Author: Xianjin Dai, PhD, Michael Gensheimer, Praveenbalaji Rajendran, Lei Xing, Yong Yang 👨‍🔬

Affiliation: Department of Radiation Oncology, Stanford University, Massachusetts General Hospital, Harvard Medical School 🌍

Abstract:

Purpose: Recent advances in the automatic delineation of radiotherapy treatment targets, which incorporate linguistic clinical data extracted by large language models (LLMs) into traditional visual-only segmentation, show great potential for improving target delineation accuracy. However, further enhancements in accuracy are required for clinical deployment. This study aims to address this challenge through fundamental innovations in model architecture based on general-purpose foundation models to improve target delineation accuracy.

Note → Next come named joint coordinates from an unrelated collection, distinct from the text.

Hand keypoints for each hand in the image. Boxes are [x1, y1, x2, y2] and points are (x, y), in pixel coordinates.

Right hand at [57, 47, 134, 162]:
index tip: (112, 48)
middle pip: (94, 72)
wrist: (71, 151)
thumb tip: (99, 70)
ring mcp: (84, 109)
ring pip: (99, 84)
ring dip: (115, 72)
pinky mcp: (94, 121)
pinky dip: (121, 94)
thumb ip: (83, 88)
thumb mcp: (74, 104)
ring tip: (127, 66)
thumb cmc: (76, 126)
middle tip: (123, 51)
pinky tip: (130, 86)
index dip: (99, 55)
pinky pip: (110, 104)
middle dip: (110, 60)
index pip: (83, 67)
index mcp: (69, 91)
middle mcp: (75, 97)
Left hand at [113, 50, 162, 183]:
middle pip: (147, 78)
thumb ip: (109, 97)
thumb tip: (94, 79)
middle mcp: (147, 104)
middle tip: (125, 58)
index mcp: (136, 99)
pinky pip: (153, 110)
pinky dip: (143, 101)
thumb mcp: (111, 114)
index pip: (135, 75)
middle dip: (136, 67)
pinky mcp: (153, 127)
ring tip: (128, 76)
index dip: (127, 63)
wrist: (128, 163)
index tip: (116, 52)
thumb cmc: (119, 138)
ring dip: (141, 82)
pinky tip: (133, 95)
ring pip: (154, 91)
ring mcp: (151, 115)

Methods: We developed a novel model, named Segformer, featuring a transformer-based encoder and decoder built on the SWIN transformer framework to extract visual features from 3D CT scans. Linguistic features from clinical data were incorporated through a visual-language attention module. These linguistic features were extracted using LLMs applied to extensive patient clinical records. The proposed method was evaluated on a retrospective cohort of 2,985 cancer patients, including those with oropharyngeal, larynx, nasopharynx, hypopharynx, nasal cavity, and oral cavity cancers. Segformer’s performance was compared to Segformer without linguistic inputs and state-of-the-art models, including Radformer and SWIN-UNetR, using Dice Similarity Coefficient (DSC), Intersection over Union (IOU), and Hausdorff Distance (HD95).

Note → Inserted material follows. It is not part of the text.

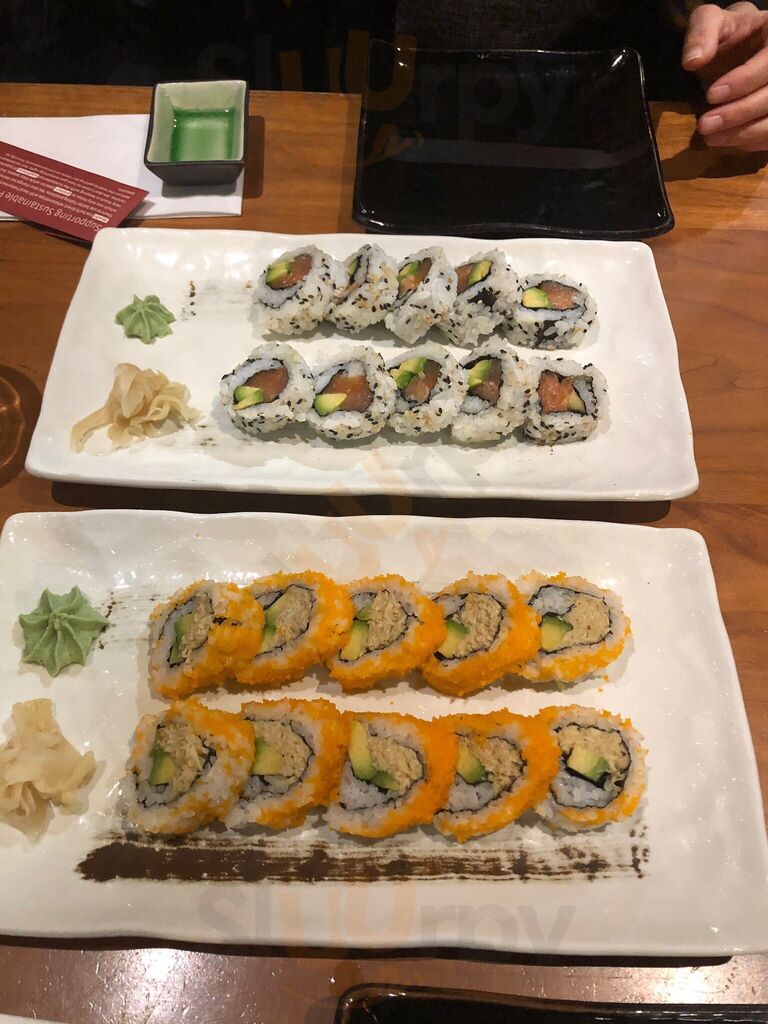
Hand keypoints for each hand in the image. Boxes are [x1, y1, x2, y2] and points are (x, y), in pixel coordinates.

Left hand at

Results: Segformer demonstrated superior performance, achieving a DSC of 0.78±0.10, IOU of 0.70±0.09, and HD95 of 6.42±5.9. These results significantly outperformed Segformer without linguistic inputs (DSC: 0.73±0.12, IOU: 0.67±0.10, HD95: 12.35±11.62), Radformer with LAVE (DSC: 0.76±0.09, IOU: 0.69±0.08, HD95: 7.82±6.87), and SWIN-UNetR (DSC: 0.69±0.11, IOU: 0.64±0.09, HD95: 12.88±6.60). Statistical analysis using paired t-tests confirmed significant improvements (p < 0.05) in segmentation performance. Violin plot distributions and segmentation visualizations further validated Segformer’s ability to produce accurate and clinically relevant delineations.

Conclusion: The proposed Segformer network demonstrates a significant improvement in the delineation accuracy of radiotherapy treatment targets. By incorporating linguistic features alongside visual data, Segformer achieves superior performance compared to state-of-the-art methods. This approach paves the way for more precise and personalized radiotherapy workflows.